DOCUMENT EXTRACT
= = = =

Letters


We welcome letters to the­ editor. Letters appear two issues after the article to which they are responding. Letters under three hundred words are preferred, and they may be edited for length and clarity.

Letters responding to ­articles published in this issue should be received by October 3 for publication in the December issue. Send them to [email protected].


Beauty in Print

I am writing not to address any particular article, but rather to register my concern about the portraits of regular columnists that have run for some years now since the redesign. 

First Things stands for the good, the true, and the beautiful. If less than a dozen pieces of ­visual art appear within its covers—­many of them staying the same from month to month—why are they not beautiful? Perhaps Messrs. Reno, Radner, and Leibovitz really are rather hideous. Perhaps one is to believe that Catholic, Protestant, and Jew are equally unattractive. If so, the image contradicts the word. While not necessarily saying that the portraits should look like they were done by Peter Paul Rubens, surely the whole tone of the magazine makes one think they should look classic, traditional, even reactionary—not like three of Andy Warhol’s bastards. 

Rev. Caleb Nelson
gillette, wyoming

R. R. Reno replies:

First Things does stand for the good, the true, and the beautiful. In my estimation, the images of our regular columnists uphold that commitment. Consider the sketch of your humble editor. The slumping shoulders and wistful look in my eyes may lack complete verisimilitude, but in an artful way convey something of my character, which is not always combative. In all his images, the artist, Riccardo Vecchio, indulges in playful exaggeration of features. To my mind, this aesthetic underscores a quality of First Things that I cherish. We need to avoid the temptation to adopt the haughty confidence of those who possess timeless truths, a disposition that can make one cold, impersonal, and remote. A great deal of what we publish is bold and confident. But we are also experimental, seeking in these pages to envision a way to live faithfully in our strange and often inhospitable times, and in this endeavor we’re sure to make wrong turns, sometimes comically so, which means we need to have a sense of humor, especially about ourselves. This is especially true for the reactionary enterprise that Rev. Nelson ­rightly ascribes to First Things. Surely one of the most comical figures of the twentieth century was G. K. Chesterton, a splendid reactionary. In this regard, the portraits in our pages serve us well. 


Embalming the Classics

I want to extend special thanks to James Hankins for his brilliant article, “Classical Renewal by Research” (June/July 2025). Professor Hankins gave words to something that I—as a recently graduated high schooler who has been immersed in a search for colleges over the past year—have often felt but not had the words to express. I long for an institution where I can find not just like-­minded peers and faculty but also intellectual rigor and a research-based approach in my areas of interest. However, the ­unfortunate reality is that so many universities today seem to represent either one end or the other of the spectrum: either their humanities departments showcase what Hankins very aptly calls “bilge” (trans studies, queer justice, the politics of BIPOC, on and on) or else they are solidly rooted in the classics but totally lacking in excitement and, as Hankins put it, “intellectual vigor”; they are missing “a research community with proper values, methods, and goals.”

= = = =

DATASET SECTION
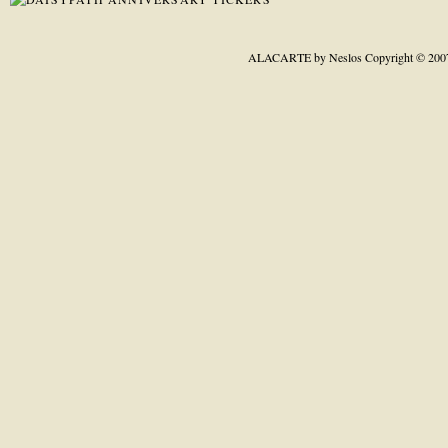
ALACARTE by Neslos
Copyright © 200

= = = =

EXPLORE THE MATERIAL
1. Condense the letters page paragraph that begins "We welcome letters to the editor" into a short list that keeps its main facts.
2. From the letters page, copy the passage that begins at the words "Letters responding to" and stops after "since the redesign.", substituting "September 26" for "October 3".

RESPONSES TO THE TASKS
1.
- Letters to the editor are welcome.
- A letter appears two issues after the article it responds to.
- Letters under three hundred words are preferred.
- Letters may be edited for length and clarity.

2.
Letters responding to ­articles published in this issue should be received by September 26 for publication in the December issue. Send them to [email protected].


Beauty in Print

I am writing not to address any particular article, but rather to register my concern about the portraits of regular columnists that have run for some years now since the redesign.